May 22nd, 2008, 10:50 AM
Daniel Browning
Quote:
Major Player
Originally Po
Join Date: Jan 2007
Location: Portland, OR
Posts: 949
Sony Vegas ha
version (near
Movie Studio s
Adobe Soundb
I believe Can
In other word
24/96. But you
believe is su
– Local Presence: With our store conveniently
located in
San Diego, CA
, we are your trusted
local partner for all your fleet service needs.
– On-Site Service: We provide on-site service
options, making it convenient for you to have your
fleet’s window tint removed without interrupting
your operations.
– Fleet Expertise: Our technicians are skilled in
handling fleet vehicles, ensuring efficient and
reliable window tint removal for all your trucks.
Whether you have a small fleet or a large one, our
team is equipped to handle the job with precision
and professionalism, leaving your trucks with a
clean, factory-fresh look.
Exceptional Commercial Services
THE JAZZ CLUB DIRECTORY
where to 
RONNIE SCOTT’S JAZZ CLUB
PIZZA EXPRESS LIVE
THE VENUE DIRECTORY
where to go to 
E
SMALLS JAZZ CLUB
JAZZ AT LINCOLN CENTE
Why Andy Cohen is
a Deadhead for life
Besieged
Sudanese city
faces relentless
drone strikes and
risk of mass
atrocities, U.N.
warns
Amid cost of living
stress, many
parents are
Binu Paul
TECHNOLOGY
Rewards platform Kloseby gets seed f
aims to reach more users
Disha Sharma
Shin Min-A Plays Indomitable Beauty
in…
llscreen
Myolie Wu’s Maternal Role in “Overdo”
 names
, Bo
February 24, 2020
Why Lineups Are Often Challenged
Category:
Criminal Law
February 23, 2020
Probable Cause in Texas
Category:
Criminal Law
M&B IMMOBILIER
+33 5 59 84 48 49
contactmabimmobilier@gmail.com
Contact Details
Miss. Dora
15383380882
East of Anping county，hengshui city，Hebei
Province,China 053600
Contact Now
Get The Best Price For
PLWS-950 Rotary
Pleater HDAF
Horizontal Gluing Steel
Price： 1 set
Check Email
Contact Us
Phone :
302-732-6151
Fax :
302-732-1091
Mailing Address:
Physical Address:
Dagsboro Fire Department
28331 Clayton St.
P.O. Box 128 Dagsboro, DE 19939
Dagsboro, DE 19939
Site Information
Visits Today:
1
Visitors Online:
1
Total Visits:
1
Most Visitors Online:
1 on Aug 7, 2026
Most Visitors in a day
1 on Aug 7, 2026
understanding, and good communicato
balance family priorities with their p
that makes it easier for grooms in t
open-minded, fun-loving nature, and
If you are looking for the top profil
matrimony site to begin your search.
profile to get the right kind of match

----

Where a line in the records above contains the string "Online", copy that line.

### Solution for this task
Visitors Online:
Most Visitors Online:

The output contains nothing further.